Dataset records:
--- START ---

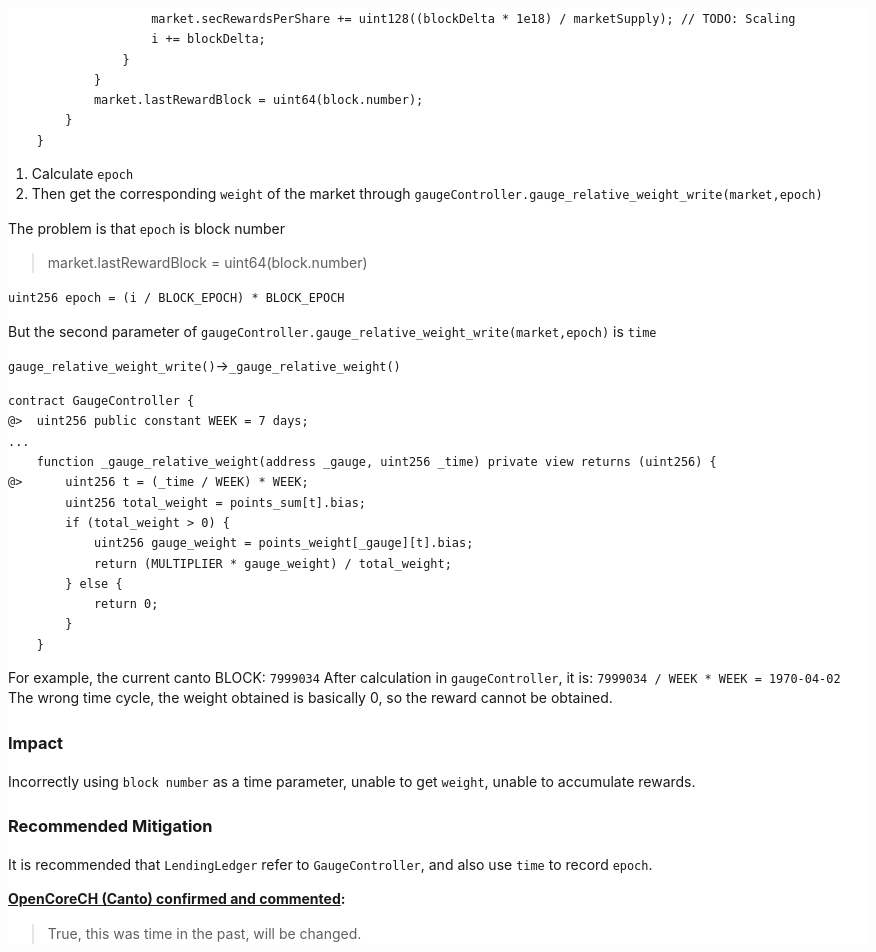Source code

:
 ```solidity
                    market.secRewardsPerShare += uint128((blockDelta * 1e18) / marketSupply); // TODO: Scaling
                    i += blockDelta;
                }
            }
            market.lastRewardBlock = uint64(block.number);
        }
    }
```

1.  Calculate `epoch`
2.  Then get the corresponding `weight` of the market through `gaugeController.gauge_relative_weight_write(market,epoch)`

The problem is that `epoch` is  block number

> market.lastRewardBlock = uint64(block.number)

`uint256 epoch = (i / BLOCK_EPOCH) * BLOCK_EPOCH`

But the second parameter of `gaugeController.gauge_relative_weight_write(market,epoch)` is `time`

`gauge_relative_weight_write()`->`_gauge_relative_weight()`

```solidity
contract GaugeController {
@>  uint256 public constant WEEK = 7 days;
...
    function _gauge_relative_weight(address _gauge, uint256 _time) private view returns (uint256) {
@>      uint256 t = (_time / WEEK) * WEEK;
        uint256 total_weight = points_sum[t].bias;
        if (total_weight > 0) {
            uint256 gauge_weight = points_weight[_gauge][t].bias;
            return (MULTIPLIER * gauge_weight) / total_weight;
        } else {
            return 0;
        }
    }
```

For example, the current canto BLOCK: `7999034`
After calculation in `gaugeController`, it is:  `7999034 / WEEK * WEEK = 1970-04-02`
The wrong time cycle, the weight obtained is basically 0, so the reward cannot be obtained.

### Impact

Incorrectly using `block number` as a time parameter, unable to get `weight`, unable to accumulate rewards.

### Recommended Mitigation

It is recommended that `LendingLedger` refer to `GaugeController`, and also use `time` to record `epoch`.

**[OpenCoreCH (Canto) confirmed and commented](https://github.com/code-423n4/2024-01-canto-findings/issues/10#issuecomment-1918860945):**
 > True, this was time in the past, will be changed.
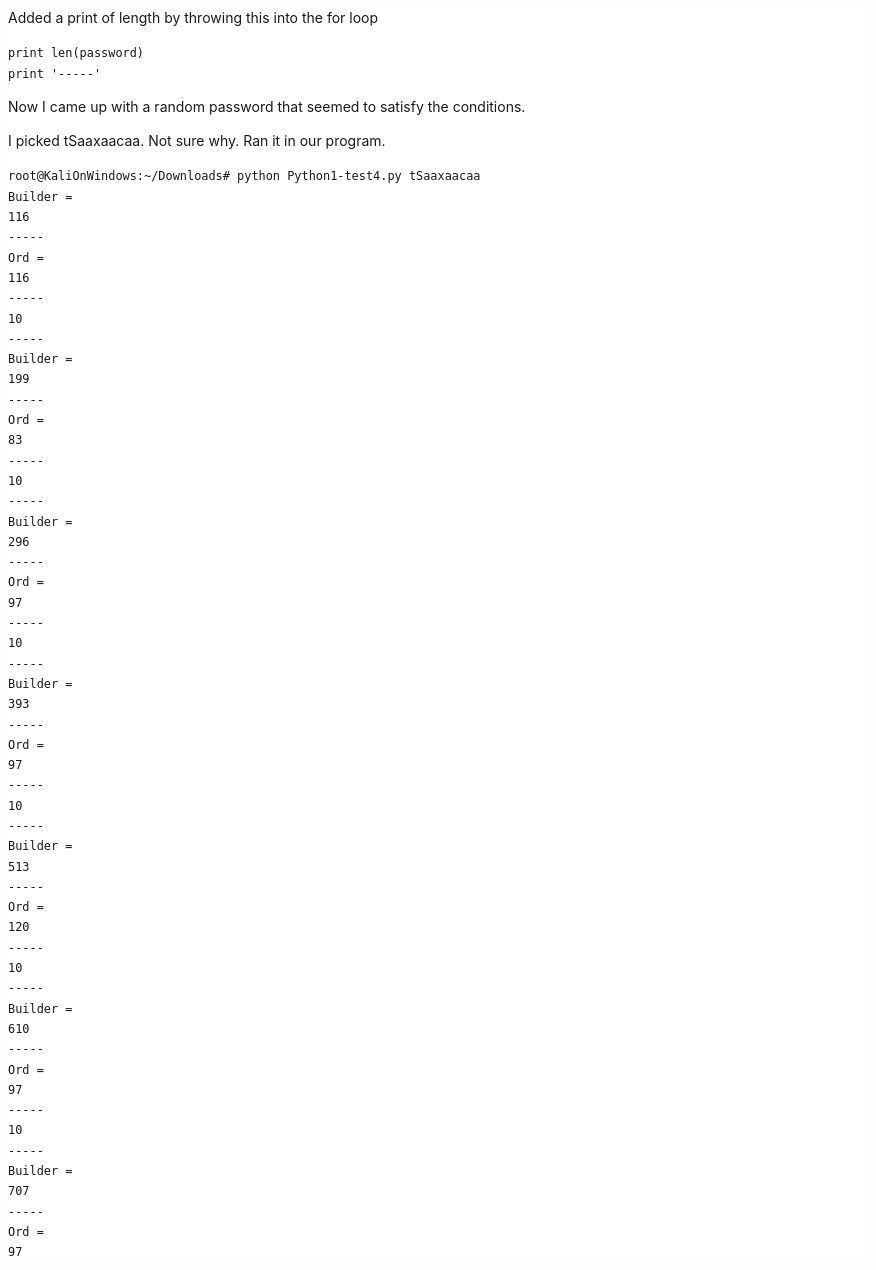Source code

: Added a print of length by throwing this into the for loop

```
print len(password)
print '-----'
```

Now I came up with a random password that seemed to satisfy the conditions. 

I picked tSaaxaacaa. Not sure why. Ran it in our program. 
```
root@KaliOnWindows:~/Downloads# python Python1-test4.py tSaaxaacaa
Builder =
116
-----
Ord =
116
-----
10
-----
Builder =
199
-----
Ord =
83
-----
10
-----
Builder =
296
-----
Ord =
97
-----
10
-----
Builder =
393
-----
Ord =
97
-----
10
-----
Builder =
513
-----
Ord =
120
-----
10
-----
Builder =
610
-----
Ord =
97
-----
10
-----
Builder =
707
-----
Ord =
97
```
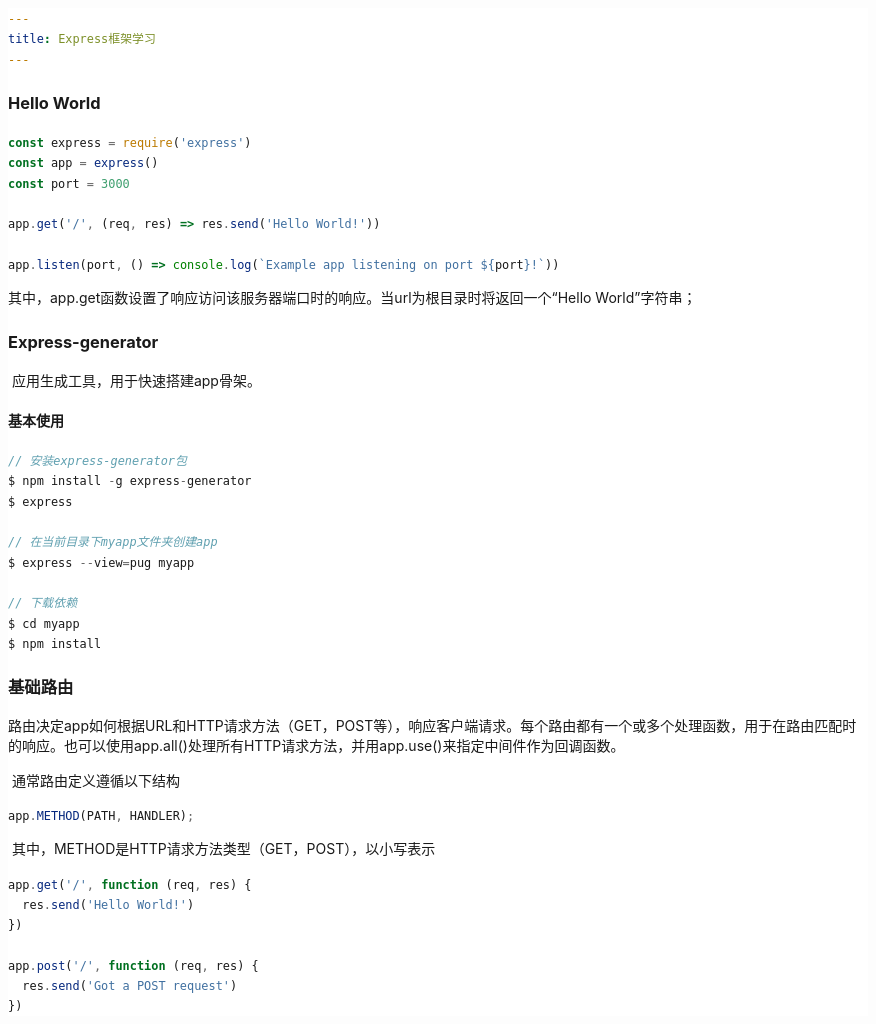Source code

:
 ```yaml
---
title: Express框架学习
---
```


### Hello World

```javascript
const express = require('express')
const app = express()
const port = 3000

app.get('/', (req, res) => res.send('Hello World!'))

app.listen(port, () => console.log(`Example app listening on port ${port}!`))
```

​	其中，app.get函数设置了响应访问该服务器端口时的响应。当url为根目录时将返回一个“Hello World”字符串；



### Express-generator

​	应用生成工具，用于快速搭建app骨架。

#### 基本使用

```javascript
// 安装express-generator包
$ npm install -g express-generator
$ express

// 在当前目录下myapp文件夹创建app
$ express --view=pug myapp

// 下载依赖
$ cd myapp
$ npm install
```



### 基础路由

​	路由决定app如何根据URL和HTTP请求方法（GET，POST等），响应客户端请求。每个路由都有一个或多个处理函数，用于在路由匹配时的响应。也可以使用app.all()处理所有HTTP请求方法，并用app.use()来指定中间件作为回调函数。

​	通常路由定义遵循以下结构

```javascript
app.METHOD(PATH, HANDLER);
```

​	其中，METHOD是HTTP请求方法类型（GET，POST），以小写表示

```javascript
app.get('/', function (req, res) {
  res.send('Hello World!')
})

app.post('/', function (req, res) {
  res.send('Got a POST request')
})
```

--- END ---

Work item: Restate each entry verbatim and skip every image.

Exercise response:
Source code

:
 ```solidity
                    market.secRewardsPerShare += uint128((blockDelta * 1e18) / marketSupply); // TODO: Scaling
                    i += blockDelta;
                }
            }
            market.lastRewardBlock = uint64(block.number);
        }
    }
```

1.  Calculate `epoch`
2.  Then get the corresponding `weight` of the market through `gaugeController.gauge_relative_weight_write(market,epoch)`

The problem is that `epoch` is  block number

> market.lastRewardBlock = uint64(block.number)

`uint256 epoch = (i / BLOCK_EPOCH) * BLOCK_EPOCH`

But the second parameter of `gaugeController.gauge_relative_weight_write(market,epoch)` is `time`

`gauge_relative_weight_write()`->`_gauge_relative_weight()`

```solidity
contract GaugeController {
@>  uint256 public constant WEEK = 7 days;
...
    function _gauge_relative_weight(address _gauge, uint256 _time) private view returns (uint256) {
@>      uint256 t = (_time / WEEK) * WEEK;
        uint256 total_weight = points_sum[t].bias;
        if (total_weight > 0) {
            uint256 gauge_weight = points_weight[_gauge][t].bias;
            return (MULTIPLIER * gauge_weight) / total_weight;
        } else {
            return 0;
        }
    }
```

For example, the current canto BLOCK: `7999034`
After calculation in `gaugeController`, it is:  `7999034 / WEEK * WEEK = 1970-04-02`
The wrong time cycle, the weight obtained is basically 0, so the reward cannot be obtained.

### Impact

Incorrectly using `block number` as a time parameter, unable to get `weight`, unable to accumulate rewards.

### Recommended Mitigation

It is recommended that `LendingLedger` refer to `GaugeController`, and also use `time` to record `epoch`.

**[OpenCoreCH (Canto) confirmed and commented](https://github.com/code-423n4/2024-01-canto-findings/issues/10#issuecomment-1918860945):**
 > True, this was time in the past, will be changed.
Source code

: Added a print of length by throwing this into the for loop

```
print len(password)
print '-----'
```

Now I came up with a random password that seemed to satisfy the conditions. 

I picked tSaaxaacaa. Not sure why. Ran it in our program. 
```
root@KaliOnWindows:~/Downloads# python Python1-test4.py tSaaxaacaa
Builder =
116
-----
Ord =
116
-----
10
-----
Builder =
199
-----
Ord =
83
-----
10
-----
Builder =
296
-----
Ord =
97
-----
10
-----
Builder =
393
-----
Ord =
97
-----
10
-----
Builder =
513
-----
Ord =
120
-----
10
-----
Builder =
610
-----
Ord =
97
-----
10
-----
Builder =
707
-----
Ord =
97
```
Source code

:
 ```yaml
---
title: Express框架学习
---
```


### Hello World

```javascript
const express = require('express')
const app = express()
const port = 3000

app.get('/', (req, res) => res.send('Hello World!'))

app.listen(port, () => console.log(`Example app listening on port ${port}!`))
```

​	其中，app.get函数设置了响应访问该服务器端口时的响应。当url为根目录时将返回一个“Hello World”字符串；



### Express-generator

​	应用生成工具，用于快速搭建app骨架。

#### 基本使用

```javascript
// 安装express-generator包
$ npm install -g express-generator
$ express

// 在当前目录下myapp文件夹创建app
$ express --view=pug myapp

// 下载依赖
$ cd myapp
$ npm install
```



### 基础路由

​	路由决定app如何根据URL和HTTP请求方法（GET，POST等），响应客户端请求。每个路由都有一个或多个处理函数，用于在路由匹配时的响应。也可以使用app.all()处理所有HTTP请求方法，并用app.use()来指定中间件作为回调函数。

​	通常路由定义遵循以下结构

```javascript
app.METHOD(PATH, HANDLER);
```

​	其中，METHOD是HTTP请求方法类型（GET，POST），以小写表示

```javascript
app.get('/', function (req, res) {
  res.send('Hello World!')
})

app.post('/', function (req, res) {
  res.send('Got a POST request')
})
```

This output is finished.